Stage 3 — Validate and Revoke: Each consumer's healthcheck endpoint is probed with the new token. Only after all consumers confirm the new token is active does the operator see the "Revoke old token" gate. The revoke action is gated behind type-to-confirm + FreeScout ticket ID. After vendor revocation confirms, the job reaches done.

Operator abort is available at every stage. Abort semantics are clearly defined per state (documented in the design doc).


Consequences

Positive: - Stage 1 failure is unambiguous: it means "I cannot even prove I have the right credentials to start this rotation." The operator gets a clean signal before any mutation occurs. - The old token remains valid throughout Stages 1 and 2. No consumer outage until Stage 3 revocation, which only fires after validation confirms the new token is fully propagated. - The per-stage operator gate means a human reviews each transition. This satisfies the audit trail requirement: every state change that "affects... credentials" has an operator_id, timestamp, and reason. - Partial distribute is surfaced to the operator immediately. They can retry failed consumers or abort — they are never surprised after the fact.
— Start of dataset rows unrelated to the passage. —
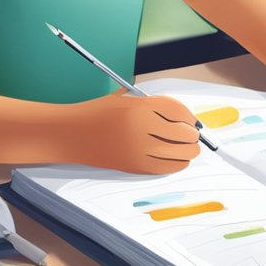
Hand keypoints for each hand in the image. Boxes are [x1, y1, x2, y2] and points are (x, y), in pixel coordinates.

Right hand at [73, 89, 201, 174]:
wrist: (72, 134)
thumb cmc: (98, 113)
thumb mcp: (124, 98)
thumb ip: (152, 103)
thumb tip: (183, 117)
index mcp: (139, 106)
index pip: (177, 110)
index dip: (189, 116)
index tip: (192, 120)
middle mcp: (141, 127)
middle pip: (182, 133)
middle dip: (192, 135)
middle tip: (194, 135)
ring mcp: (138, 149)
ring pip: (179, 153)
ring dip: (189, 151)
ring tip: (191, 148)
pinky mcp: (134, 166)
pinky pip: (166, 168)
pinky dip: (178, 164)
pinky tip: (180, 160)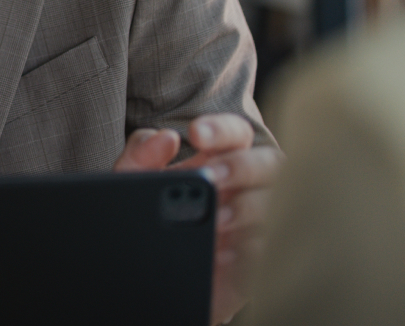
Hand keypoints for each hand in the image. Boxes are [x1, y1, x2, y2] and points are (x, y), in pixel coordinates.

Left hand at [114, 114, 283, 324]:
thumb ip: (140, 153)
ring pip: (274, 206)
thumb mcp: (131, 182)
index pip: (235, 135)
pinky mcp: (250, 263)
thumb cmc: (147, 219)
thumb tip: (166, 137)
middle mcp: (240, 190)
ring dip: (248, 207)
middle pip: (268, 164)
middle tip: (212, 176)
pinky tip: (222, 251)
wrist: (143, 275)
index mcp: (216, 163)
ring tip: (215, 218)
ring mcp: (249, 225)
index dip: (222, 129)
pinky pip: (267, 252)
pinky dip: (249, 249)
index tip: (195, 133)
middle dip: (242, 166)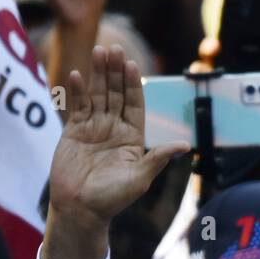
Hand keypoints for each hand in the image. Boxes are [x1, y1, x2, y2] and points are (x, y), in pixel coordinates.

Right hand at [44, 45, 187, 258]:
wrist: (80, 209)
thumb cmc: (112, 198)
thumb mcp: (140, 178)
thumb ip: (158, 158)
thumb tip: (185, 145)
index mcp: (132, 138)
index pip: (134, 104)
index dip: (133, 84)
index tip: (131, 64)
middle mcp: (113, 129)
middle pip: (116, 93)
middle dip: (115, 71)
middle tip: (114, 48)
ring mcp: (93, 128)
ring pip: (97, 95)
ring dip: (97, 74)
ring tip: (98, 51)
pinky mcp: (73, 132)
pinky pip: (76, 107)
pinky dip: (75, 91)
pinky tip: (76, 75)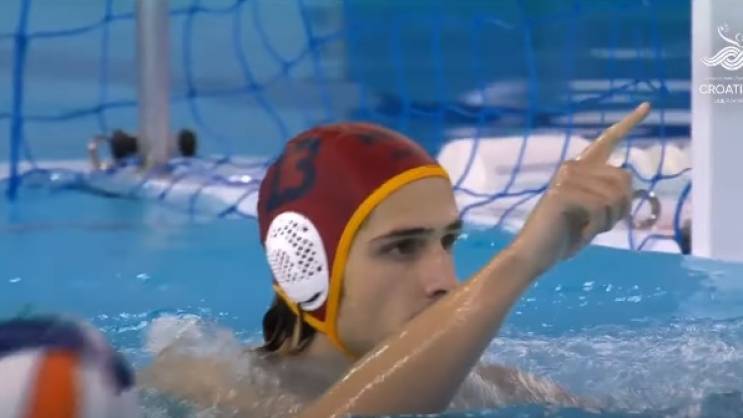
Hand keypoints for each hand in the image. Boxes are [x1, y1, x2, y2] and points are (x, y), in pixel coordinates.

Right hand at [511, 102, 650, 272]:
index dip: (628, 123)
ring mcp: (567, 177)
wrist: (535, 253)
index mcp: (581, 168)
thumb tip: (631, 191)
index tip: (647, 106)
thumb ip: (610, 197)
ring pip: (614, 195)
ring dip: (608, 220)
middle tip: (602, 224)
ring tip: (587, 228)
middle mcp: (573, 166)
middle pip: (624, 177)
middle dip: (622, 207)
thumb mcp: (595, 214)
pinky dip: (597, 227)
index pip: (607, 141)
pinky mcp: (562, 192)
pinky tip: (582, 233)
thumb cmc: (564, 236)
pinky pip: (600, 207)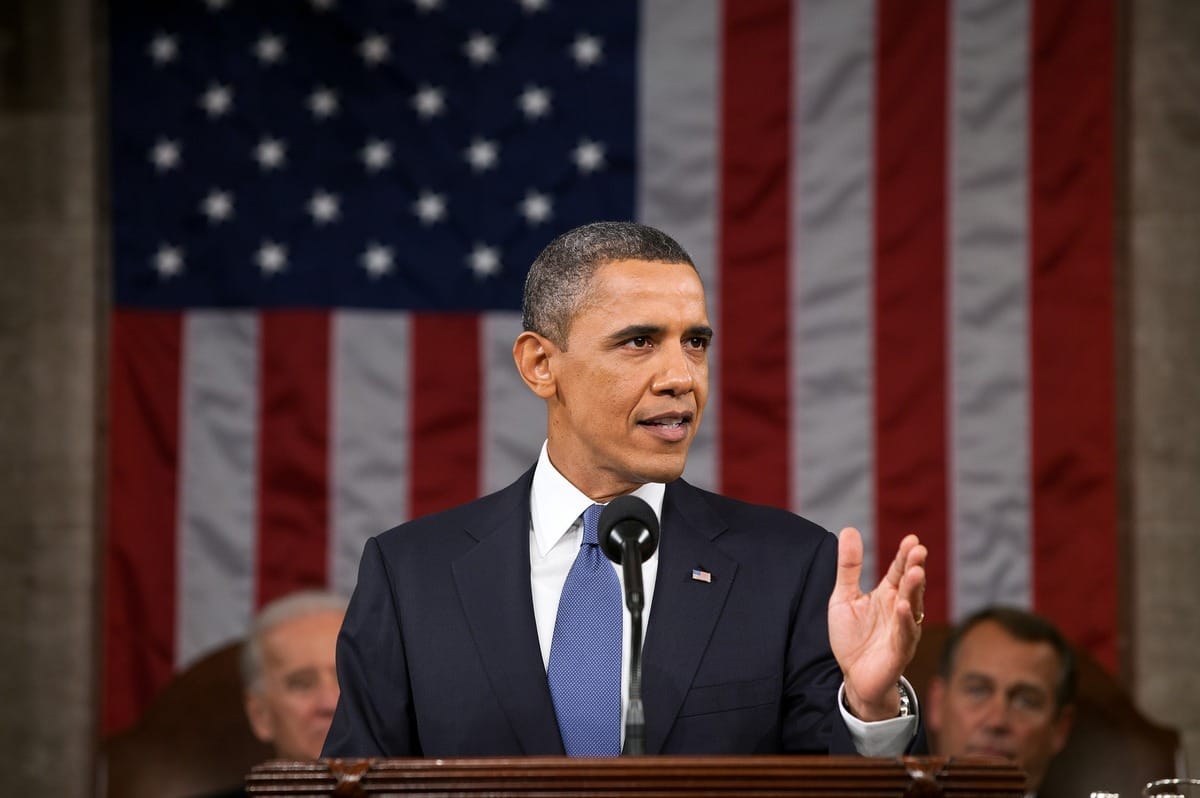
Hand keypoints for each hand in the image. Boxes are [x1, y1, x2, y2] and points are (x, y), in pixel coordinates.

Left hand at [828, 527, 925, 720]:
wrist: (854, 676)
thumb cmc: (853, 637)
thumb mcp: (844, 597)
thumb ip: (849, 567)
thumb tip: (849, 530)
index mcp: (887, 594)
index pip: (898, 570)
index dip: (904, 555)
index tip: (912, 539)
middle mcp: (899, 609)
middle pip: (909, 584)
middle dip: (914, 567)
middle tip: (918, 550)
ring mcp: (902, 629)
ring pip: (912, 606)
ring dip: (914, 590)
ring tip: (915, 572)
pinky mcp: (900, 650)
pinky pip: (904, 633)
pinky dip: (904, 620)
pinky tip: (902, 606)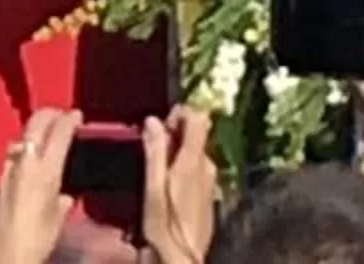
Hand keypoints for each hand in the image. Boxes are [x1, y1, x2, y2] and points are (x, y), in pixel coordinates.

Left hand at [0, 108, 81, 263]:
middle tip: (62, 117)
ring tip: (45, 140)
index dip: (70, 119)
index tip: (77, 115)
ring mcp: (5, 169)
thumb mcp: (59, 218)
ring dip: (34, 134)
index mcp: (44, 169)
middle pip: (37, 123)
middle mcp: (22, 162)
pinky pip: (10, 160)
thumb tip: (65, 194)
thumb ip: (63, 199)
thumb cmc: (38, 241)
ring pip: (21, 138)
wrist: (5, 258)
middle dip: (51, 115)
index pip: (59, 131)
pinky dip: (21, 156)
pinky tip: (26, 169)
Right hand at [144, 108, 217, 263]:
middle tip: (154, 155)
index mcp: (193, 161)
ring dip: (179, 155)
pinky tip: (171, 190)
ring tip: (159, 176)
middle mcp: (207, 167)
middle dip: (175, 136)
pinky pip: (199, 171)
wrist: (183, 260)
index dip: (180, 114)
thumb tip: (153, 120)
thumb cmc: (164, 226)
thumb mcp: (152, 187)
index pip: (198, 117)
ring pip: (196, 153)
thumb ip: (155, 151)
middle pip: (196, 134)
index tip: (162, 128)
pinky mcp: (211, 196)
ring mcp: (212, 182)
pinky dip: (185, 171)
Negative: - Operational rotation requires operator attention across three interactive stages. Fully automated (unattended) rotation is not possible under this design. For expiry-driven rotations, the operator must be available to click through the stages. - The three-stage flow takes longer wall-clock time than an atomic handler. A fast rotation might take 2-5 minutes of operator attention.

Mitigation for automation gap: Expiry-driven rotations create the job and advance to verified automatically if Stage 1 succeeds (automated probe runs on a schedule). The operator then arrives to an already-verified job and clicks through Stages 2 and 3. This preserves the safety gates while reducing operator time-on-task.


Alternatives Considered

Option A — Fully automated rotation (no operator gates): Velvet runs all three stages unattended when triggered by an expiry schedule. Operator is notified at completion or failure.

Rejected because: the 2026-05-02 incident was caused by exactly this pattern — the handler ran unattended, failed at the first step, and left the operator with a misleading partial-distribution error. Operator gates provide a safety break. Given the sensitivity of these credentials (sensitivity:critical for Heroku and Stripe), the extra 5 minutes of operator attention is the right tradeoff.

Option B — Keep v1 atomic handler, fix the old-token-used-for-mint bug: Patch the handler to use a fresh auth identity for the mint call rather than the old token.

Rejected because: this fixes only one of the two structural flaws. Distribution still precedes validation, and revocation is still atomically coupled to distribution success. A partial distribute will still result in revocation of the old token before all consumers have the new one if the operator isn't watching carefully.